V per Vendetta

V per Vendetta recensione [CheTVedi]

V per Vendetta recensione del film di James McTeigue con Hugo Weaving, Natalie Portman, Stephen Rea, Stephen Fry e John Hurt tratto dalla graphic novel del maestro Alan Moore e David Lloyd

Stasera in TV: V per Vendetta

La rubrica CheTVedi torna anche questa settimana con una scelta presa direttamente dal nostro palinsesto televisivo, V per Vendetta diretto da James McTeigue, in onda stasera alle 21:18 sul Canale 20. L’adattamento cinematografico del romanzo grafico V per vendetta del maestro Alan Moore è interpretato da Hugo Weaving (V), Natalie Portman (Evey), Stephen Rea (Eric Finch) e John Hurt (Adam Sutler).

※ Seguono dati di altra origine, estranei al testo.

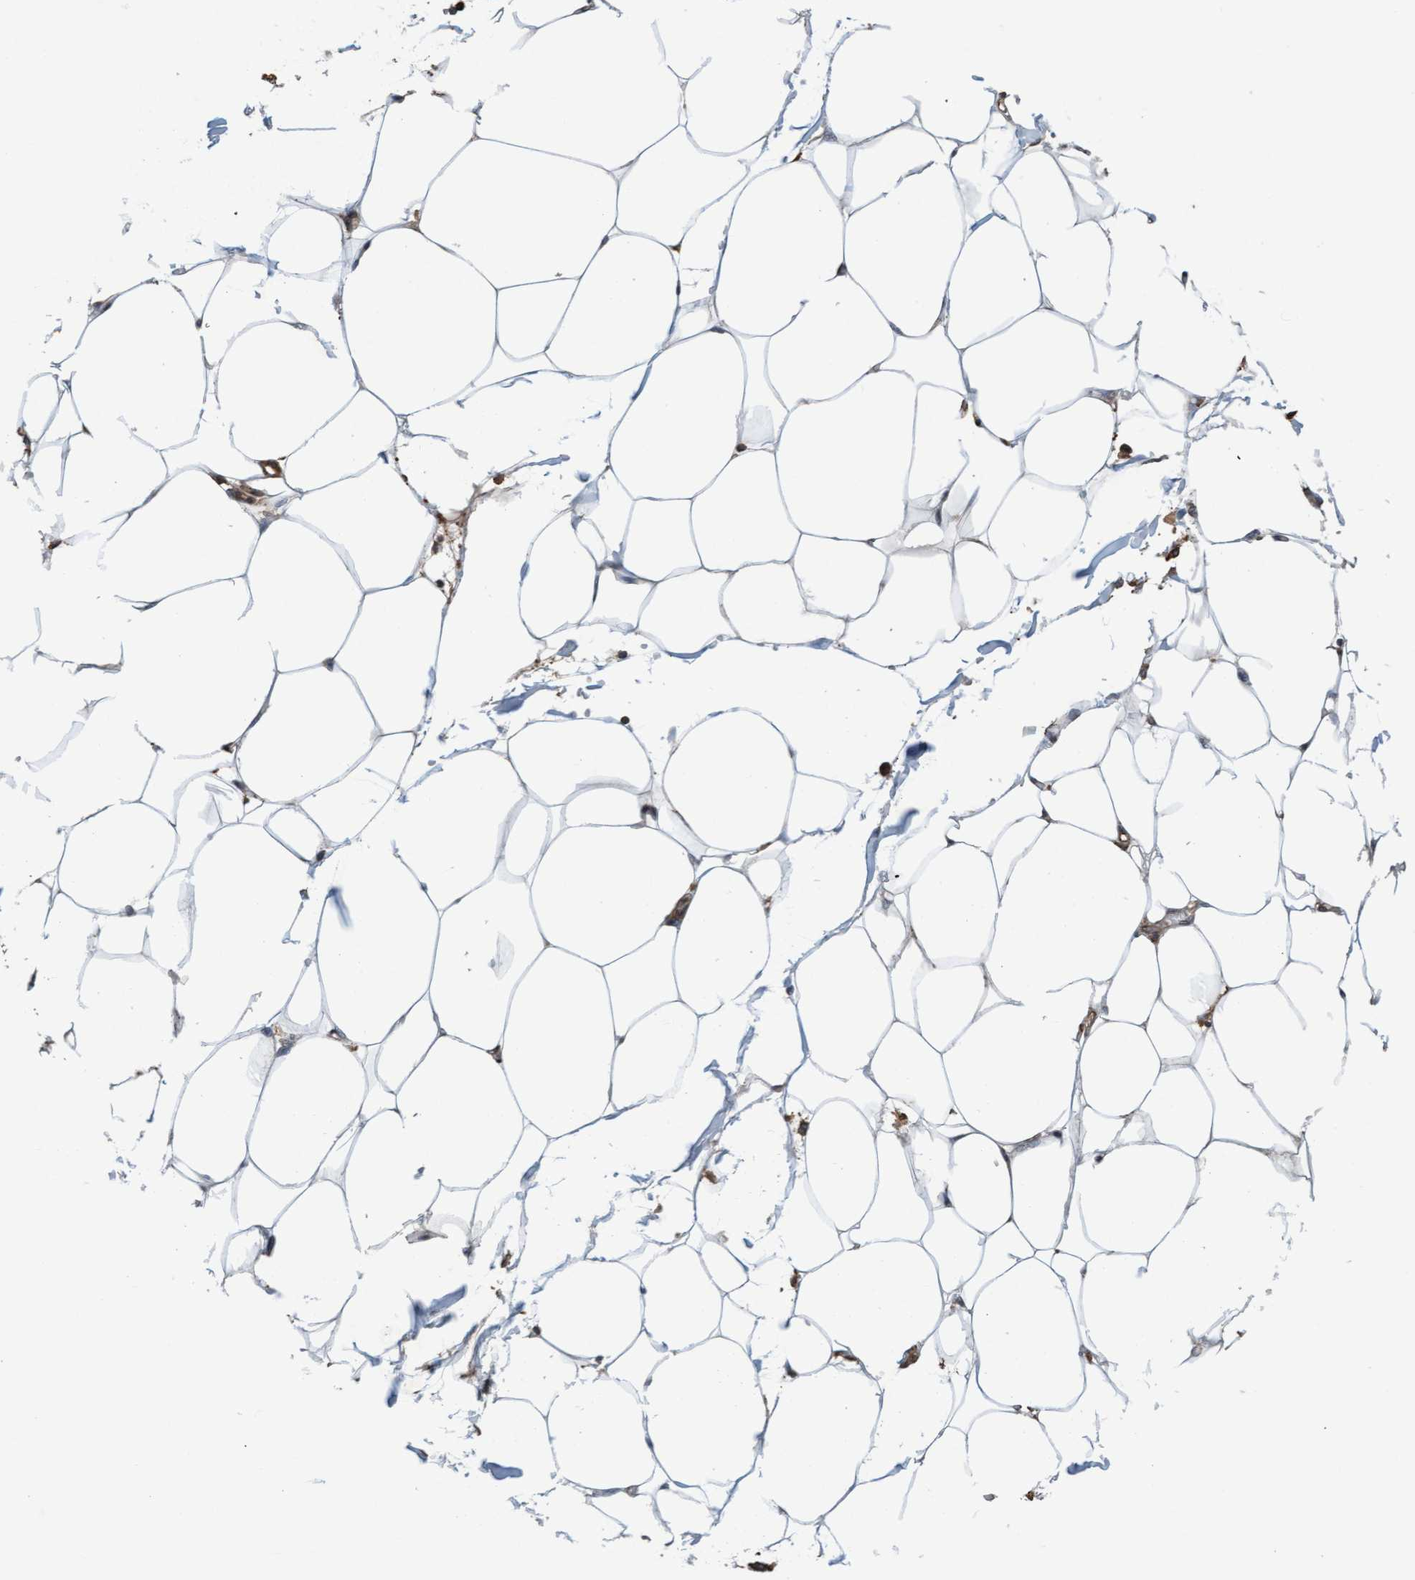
{"staining": {"intensity": "moderate", "quantity": ">75%", "location": "cytoplasmic/membranous"}, "tissue": "adipose tissue", "cell_type": "Adipocytes", "image_type": "normal", "snomed": [{"axis": "morphology", "description": "Normal tissue, NOS"}, {"axis": "morphology", "description": "Adenocarcinoma, NOS"}, {"axis": "topography", "description": "Colon"}, {"axis": "topography", "description": "Peripheral nerve tissue"}], "caption": "Immunohistochemistry image of unremarkable adipose tissue stained for a protein (brown), which shows medium levels of moderate cytoplasmic/membranous positivity in about >75% of adipocytes.", "gene": "FXR2", "patient": {"sex": "male", "age": 14}}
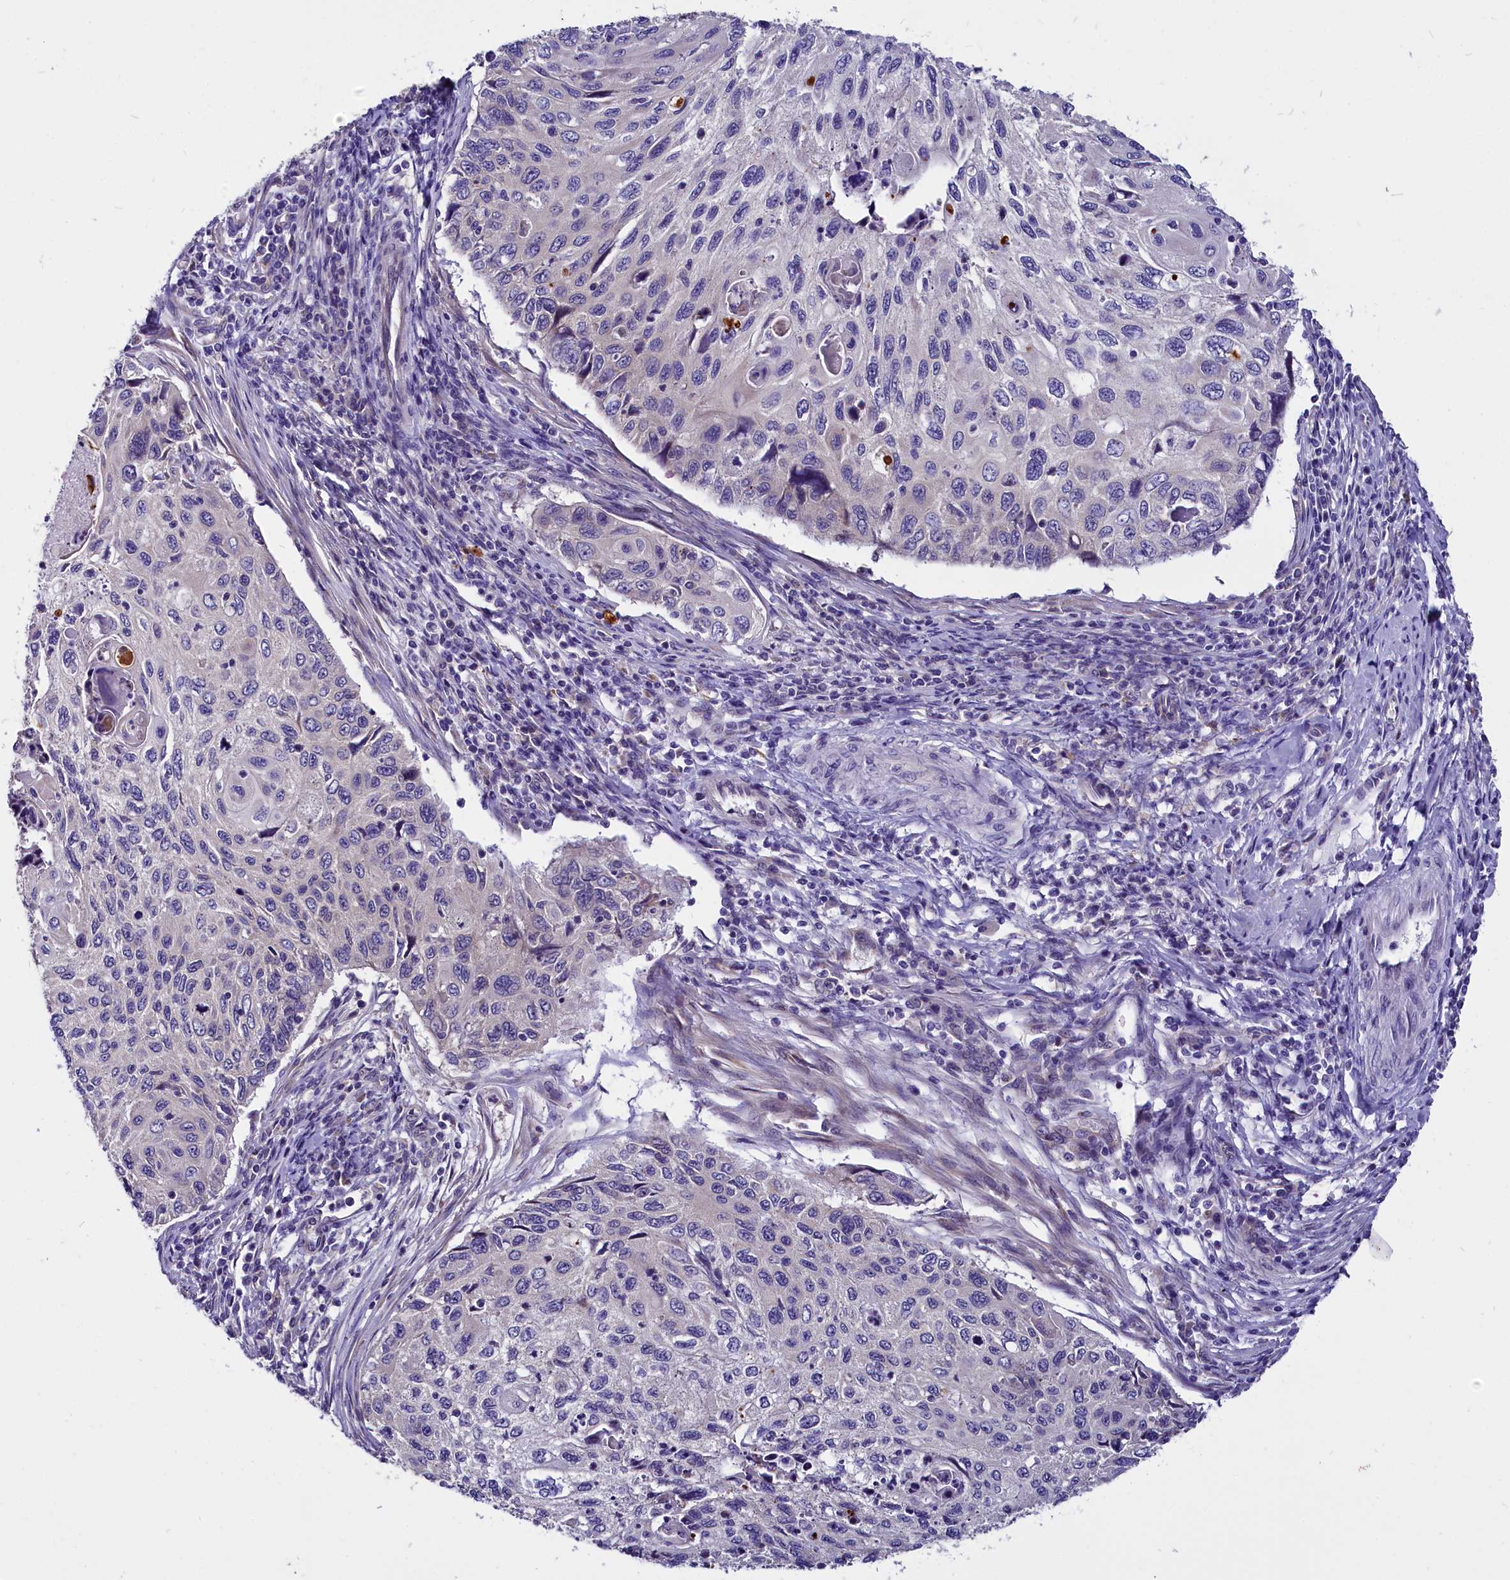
{"staining": {"intensity": "negative", "quantity": "none", "location": "none"}, "tissue": "cervical cancer", "cell_type": "Tumor cells", "image_type": "cancer", "snomed": [{"axis": "morphology", "description": "Squamous cell carcinoma, NOS"}, {"axis": "topography", "description": "Cervix"}], "caption": "This is an immunohistochemistry micrograph of human cervical cancer. There is no positivity in tumor cells.", "gene": "CEP170", "patient": {"sex": "female", "age": 70}}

La vicenda è ambientata in una distopica versione della Gran Bretagna, basata sul potere di un regime totalitario che controlla e governa la vita di ogni cittadino promuovendo l’idea di farlo per il bene della nazione. È in questa atmosfera che la giovane Evey, infrangendo il coprifuoco, viene assalita dai cosiddetti castigatori (che invece di proteggerla e rimandarla a casa tentano di stuprarla). Viene salvata da un uomo mascherato che si presenta col nome V. Sarà proprio conoscendo V, che si rivelerà essere un terrorista pronto a far saltare il Parlamento, che la vita di Evey sarà completamente stravolta.

V per Vendetta recensione
V e Evey
Natalie Portman in V per Vendetta
Natalie Portman in V per Vendetta

Le idee sono a prova di proiettile

La storia sembra rifarsi molto al romanzo 1984 di George Orwell, somiglianze che si mostrano nella visione distopica della Gran Bretagna: la censura, la lista nera, il coprifuoco, i castigatori, il controllo totale delle notizie e dei media e la propaganda attraverso i poster sono riferimenti calzanti all’opera di Orwell. La pellicola di McTeigue, misto di azione, dramma e fantascienza, esprime una critica sociale e politica non indifferente. Ciò che nasce dal personaggio di V, per poi espandersi ad Evey e al resto della popolazione inglese, è tanto potente quanto intangibile: un’idea. L’idea è che il popolo, attraverso un gesto simbolico ma violento, possa impadronirsi nuovamente del proprio Paese, spodestando i potenti che lo hanno reso corrotto.

Il grido di V vuole risvegliare gli animi di un popolo assopito a causa delle bugie, della violenza e della paura, in un’opera intrisa della drammaticità di una vicenda narrata con toni fantascientifici ed esasperati che funzionano e risultano potenti. L’interpretazione della protagonista femminile Natalie Portman risulta impattante, seppur sottovalutata rispetto ad altri suoi ruoli. Pellicola dal ritmo incalzante e dalla tensione crescente man mano che il mistero di V si dipana davanti ai nostri occhi, V per Vendetta si rivela una piccola perla capace di commuovere ed esaltare le menti.

Valentina

Natalie Portman è Evey
Natalie Portman è Evey
V per Vendetta recensione
V e Evey
Natalie Portman è Evey
Natalie Portman è Evey

Sintesi

Tra azione, dramma e fantascienza, la pellicola di James McTeigue tratta dalla celeberrima opera del maestro Alan Moore esprime una potente critica sociale e politica, rivelandosi una piccola perla capace di commuovere ed esaltare le menti.